Слова эти возбудили горестное смятение. Затеплились свечи. Многие хотели остаться на ночь возле покойника. Бенаси и офицер вышли. Несколько крестьян остановили доктора:
— Уж если вы не спасли его, господин мэр, значит, сам господь бог пожелал призвать его к себе.
— Я сделал все, что мог, друзья, — ответил доктор. — Вы не поверите, какое для меня утешение то, что вы сейчас услышали, — обратился он к Женеста, когда покинутая деревня, последний обитатель которой только что умер, осталась позади. — Десять лет назад меня чуть не избили до смерти камнями в этой деревне; теперь она безлюдна, а в те времена ее населяло тридцать семейств.
Женеста посмотрел на него с таким изумлением, что доктор после этих вступительных слов рассказал ему по дороге всю историю.
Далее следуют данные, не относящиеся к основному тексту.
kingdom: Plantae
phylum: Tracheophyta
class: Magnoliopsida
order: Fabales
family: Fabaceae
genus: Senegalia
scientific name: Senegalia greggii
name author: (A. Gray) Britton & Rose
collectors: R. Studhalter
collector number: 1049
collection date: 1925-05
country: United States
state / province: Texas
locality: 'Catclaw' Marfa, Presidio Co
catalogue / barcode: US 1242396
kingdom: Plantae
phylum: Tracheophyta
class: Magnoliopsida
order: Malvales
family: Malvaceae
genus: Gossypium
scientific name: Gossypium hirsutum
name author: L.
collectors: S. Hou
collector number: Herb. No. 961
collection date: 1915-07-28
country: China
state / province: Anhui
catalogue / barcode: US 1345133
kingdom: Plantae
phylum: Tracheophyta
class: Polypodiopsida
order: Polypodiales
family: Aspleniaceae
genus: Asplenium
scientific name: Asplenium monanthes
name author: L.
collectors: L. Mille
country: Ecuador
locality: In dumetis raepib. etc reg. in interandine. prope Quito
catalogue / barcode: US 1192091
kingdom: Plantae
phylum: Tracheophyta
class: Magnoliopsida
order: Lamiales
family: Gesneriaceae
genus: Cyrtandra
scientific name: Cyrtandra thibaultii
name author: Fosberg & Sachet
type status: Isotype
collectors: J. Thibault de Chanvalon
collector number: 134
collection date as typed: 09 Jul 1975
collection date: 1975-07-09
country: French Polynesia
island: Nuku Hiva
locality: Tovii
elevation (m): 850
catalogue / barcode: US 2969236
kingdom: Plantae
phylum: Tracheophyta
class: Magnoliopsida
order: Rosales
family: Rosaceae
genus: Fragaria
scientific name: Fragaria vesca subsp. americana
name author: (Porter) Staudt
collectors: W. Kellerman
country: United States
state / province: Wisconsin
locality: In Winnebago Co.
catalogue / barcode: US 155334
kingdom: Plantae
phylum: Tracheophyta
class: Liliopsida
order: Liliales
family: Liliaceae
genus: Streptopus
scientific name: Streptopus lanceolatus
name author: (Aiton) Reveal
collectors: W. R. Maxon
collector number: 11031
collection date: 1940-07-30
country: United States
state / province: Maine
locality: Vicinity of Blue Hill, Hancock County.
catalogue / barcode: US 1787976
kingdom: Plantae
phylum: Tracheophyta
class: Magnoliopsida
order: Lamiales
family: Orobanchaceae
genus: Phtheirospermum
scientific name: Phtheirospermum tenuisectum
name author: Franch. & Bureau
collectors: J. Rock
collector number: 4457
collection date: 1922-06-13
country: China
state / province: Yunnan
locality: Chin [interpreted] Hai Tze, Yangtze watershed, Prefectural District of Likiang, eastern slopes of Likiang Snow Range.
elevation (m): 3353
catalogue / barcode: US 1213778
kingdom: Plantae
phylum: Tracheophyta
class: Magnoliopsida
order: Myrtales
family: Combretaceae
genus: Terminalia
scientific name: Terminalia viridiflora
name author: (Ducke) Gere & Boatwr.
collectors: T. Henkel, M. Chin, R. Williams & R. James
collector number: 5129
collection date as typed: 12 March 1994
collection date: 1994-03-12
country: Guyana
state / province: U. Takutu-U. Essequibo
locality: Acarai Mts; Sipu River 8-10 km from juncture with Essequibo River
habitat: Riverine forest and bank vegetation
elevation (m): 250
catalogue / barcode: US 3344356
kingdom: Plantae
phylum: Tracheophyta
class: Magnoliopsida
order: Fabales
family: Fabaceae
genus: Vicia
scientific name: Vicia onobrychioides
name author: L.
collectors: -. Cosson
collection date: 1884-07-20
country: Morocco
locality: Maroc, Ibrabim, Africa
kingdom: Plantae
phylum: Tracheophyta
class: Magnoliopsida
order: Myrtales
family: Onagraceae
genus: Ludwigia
— Приехав сюда, сударь мой, я обнаружил в этой части кантона с дюжину кретинов, — начал он, оборачиваясь и указывая офицеру на развалившиеся дома. — Деревенька расположена в горной теснине, на самом берегу реки, которая питается водами тающих снегов; застоявшийся воздух, недостаток благодетельных солнечных лучей — они освещают лишь верхушку горы, — все способствует распространению ужасного недуга. Закон не запрещает убогим созданиям вступать в брак, их охраняет здесь суеверие, сила, тогда еще мне не известная. На первых порах я проклинал ее, а потом стал ею восхищаться. Но ведь из-за этого кретинизм мог распространиться по всей долине. Прекратить эту физическую и духовную заразу значило оказать большую услугу краю; необходимость была неотложная, но благодеяние это стоило бы, пожалуй, жизни тому, кто взялся бы его осуществить. Тут, как и в других общественных кругах, пришлось бы, совершая доброе дело, затронуть если не корыстные интересы, то, что еще опаснее, — религиозные убеждения, вылившиеся в суеверие — самую прочную форму человеческих убеждений. Однако ничто не испугало меня. Я стал ходатайствовать, чтобы меня назначили мэром этого кантона, и добился назначения, а потом заручился словесным одобрением префекта, и как-то ночью почти всех этих убогих за определенную мзду перевезли в Эгбель — в Савойю: там их много, и уход за ними хороший. Население возненавидело меня, узнав об этом акте человеколюбия. Кюре произнес проповедь, направленную против меня. Напрасно я пытался растолковать самым разумным жителям селения, как необходимо изгнать кретинов, напрасно даром лечил больных — все же меня чуть не пристрелили однажды у лесной опушки.